Und es wird nie so konkret, als daß der eigentliche Reiz der Lyrik schwände - auch der Reiz an der Interpretierbarkeit der Lyrik.

Fremde Menschen mit unterschiedlichen Momentanstimmungen finden im geschriebenen Wort einen gemeinsamen Nenner, den sie manchmal zusammenlegen, manchmal aber auch wieder sich in Teile teilen / aufteilen.

Ein spannender ReKomm auf jeden Fall...
 

Zefira

Mitglied
Liebe Mitdenker,

die Vielfalt der Reaktionen auf dieses Gedicht gibt mir den Mut, auch meinen Eindruck zu schildern, der sich nach dem ersten Lesen - als es noch unkommentiert hier stand - spontan und sehr intensiv einstellte. Ich dachte an eine Szene aus einem Buch, bzw. der Verfilmung (ich kann das nicht genau trennen), als eine Abordnung streikender Grubenarbeiter dem Grubenbesitzer in dessen Salon gegenübertritt, um bessere Arbeitsbedingungen einzufordern. (Das Buch spielt im 19. Jahrhundert, wer es zufällig kennt - es war "Germinal".)

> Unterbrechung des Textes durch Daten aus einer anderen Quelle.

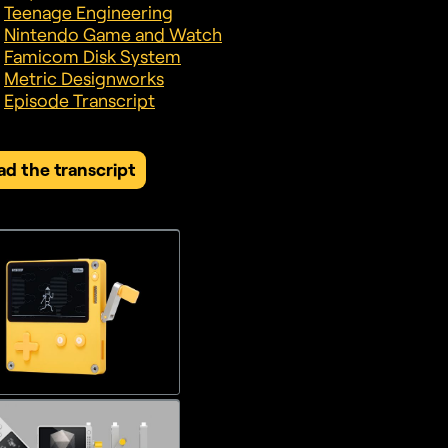
Teenage Engineering
Nintendo Game and Watch
Famicom Disk System
Metric Designworks
Episode Transcript
ad the transcript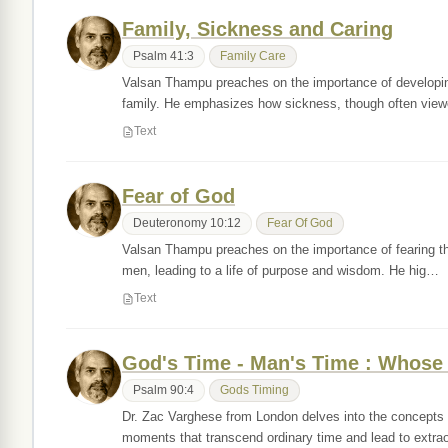
Family, Sickness and Caring
Psalm 41:3
Family Care
Valsan Thampu preaches on the importance of developing 
family. He emphasizes how sickness, though often vi
Text
Fear of God
Deuteronomy 10:12
Fear Of God
Valsan Thampu preaches on the importance of fearing th
men, leading to a life of purpose and wisdom. He hig…
Text
God's Time - Man's Time : Whose
Psalm 90:4
Gods Timing
Dr. Zac Varghese from London delves into the concepts 
moments that transcend ordinary time and lead to extr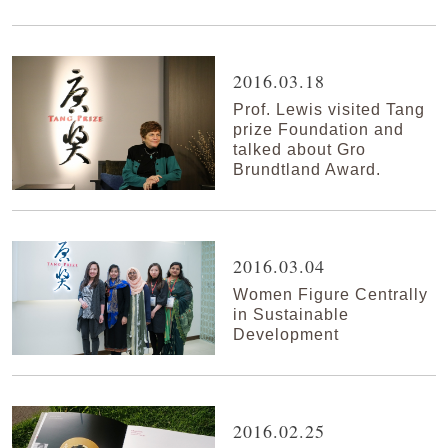
2016.03.18
Prof. Lewis visited Tang
prize Foundation and
talked about Gro
Brundtland Award.
2016.03.04
Women Figure Centrally
in Sustainable
Development
2016.02.25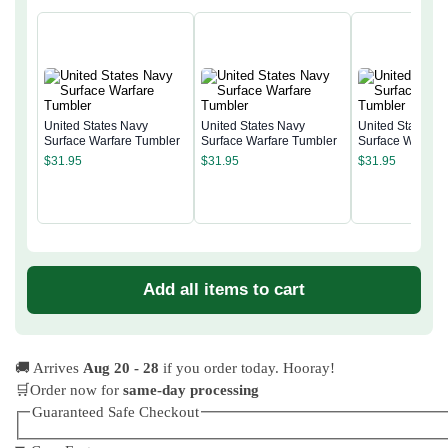
United States Navy
United States Navy
United States N
Surface Warfare Tumbler
Surface Warfare Tumbler
Surface Warfare
$
31.95
$
31.95
$
31.95
Add all items to cart
🚚 Arrives
Aug 20 - 28
if you order today. Hooray!
🛒Order now for
same-day processing
Guaranteed Safe Checkout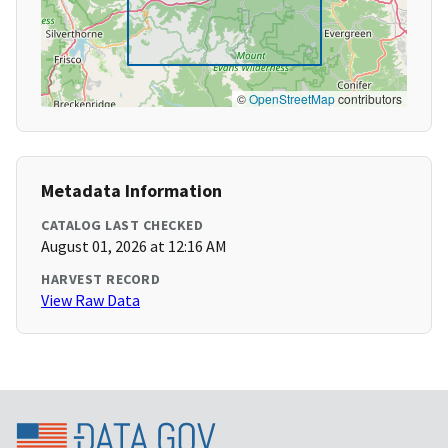
©
OpenStreetMap
contributors
Metadata Information
CATALOG LAST CHECKED
August 01, 2026 at 12:16 AM
HARVEST RECORD
View Raw Data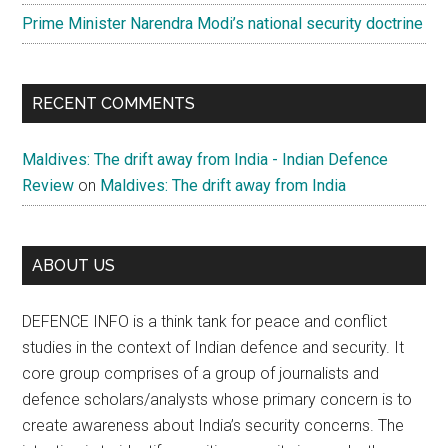
Prime Minister Narendra Modi’s national security doctrine
RECENT COMMENTS
Maldives: The drift away from India - Indian Defence
Review
on
Maldives: The drift away from India
ABOUT US
DEFENCE INFO is a think tank for peace and conflict
studies in the context of Indian defence and security. It
core group comprises of a group of journalists and
defence scholars/analysts whose primary concern is to
create awareness about India’s security concerns. The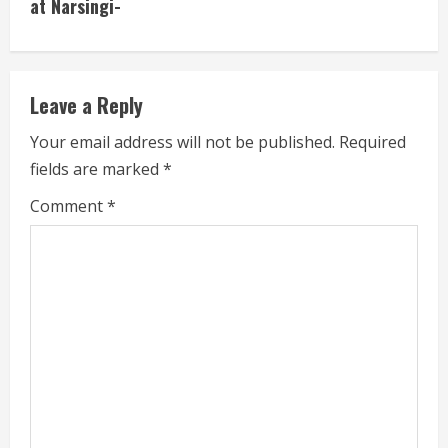
at Narsingi-
e
R
e
Leave a Reply
a
Your email address will not be published.
Required
fields are marked
*
d
Comment
*
i
n
g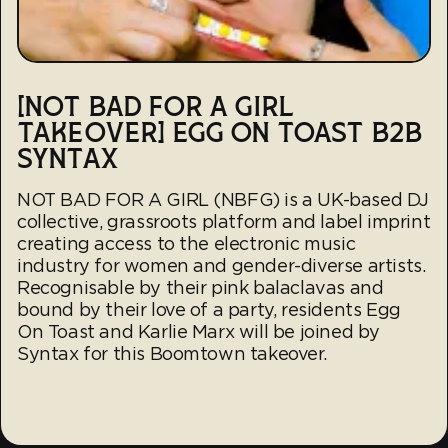
[NOT BAD FOR A GIRL
TAKEOVER] EGG ON TOAST B2B
SYNTAX
NOT BAD FOR A GIRL (NBFG) is a UK-based DJ
collective, grassroots platform and label imprint
creating access to the electronic music
industry for women and gender-diverse artists.
Recognisable by their pink balaclavas and
bound by their love of a party, residents Egg
On Toast and Karlie Marx will be joined by
Syntax for this Boomtown takeover.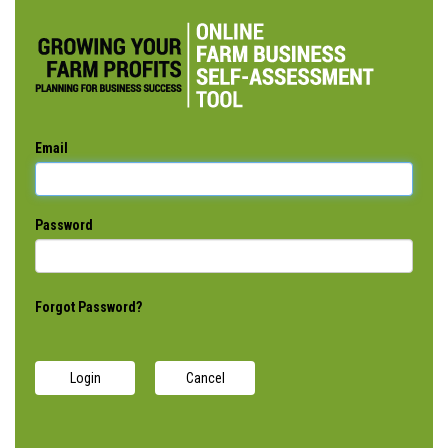
Email
Password
Forgot Password?
Cancel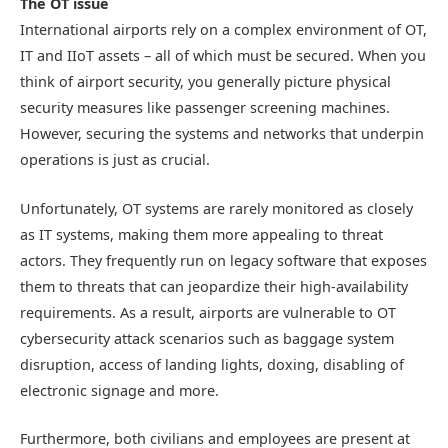
The OT issue
International airports rely on a complex environment of OT,
IT and IIoT assets – all of which must be secured. When you
think of airport security, you generally picture physical
security measures like passenger screening machines.
However, securing the systems and networks that underpin
operations is just as crucial.
Unfortunately, OT systems are rarely monitored as closely
as IT systems, making them more appealing to threat
actors. They frequently run on legacy software that exposes
them to threats that can jeopardize their high-availability
requirements. As a result, airports are vulnerable to OT
cybersecurity attack scenarios such as baggage system
disruption, access of landing lights, doxing, disabling of
electronic signage and more.
Furthermore, both civilians and employees are present at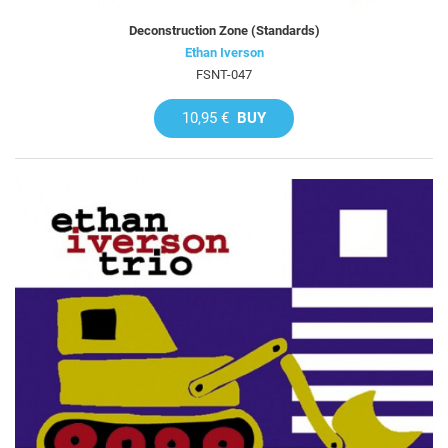
Deconstruction Zone (Standards)
Ethan Iverson
FSNT-047
10,95 €
BUY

Ich dachte anfangs, dieser Eindruck sei zu persönlich, um ihn hier ins Forum unter dieses Gedicht zu setzen. Aber da nun hier schon mehrmals von Fehlen einer gemeinsamen Sprache die Rede war, vom Fehlen einer gemeinsamen Wahrnehmung sogar, scheint er doch ganz gut hereinzupassen. Damit will ich nicht sagen, daß ich Sozialkritik in das Gedicht hineinlesen will. Grund zum Lachen hatten die Bergleute sicher nicht. Aber ich erkenne das Bedauern über die Unmöglichkeit einer Annäherung - die eine Seite einzufordern, die andere selbstbewußt zu verweigern scheint (ist mein Eindruck). Vielleicht legitimiert das mein Gedankenbild; natürlich ein Gedankenbild aus der historischen Entfernung, denn meine Sympathie ist auf der Seite des lachenden Schmutzfinks.

Glückwunsch, Lapis. Du hast einen Archetyp namhaft gemacht. Sonst käme hier nicht so viel zusammen.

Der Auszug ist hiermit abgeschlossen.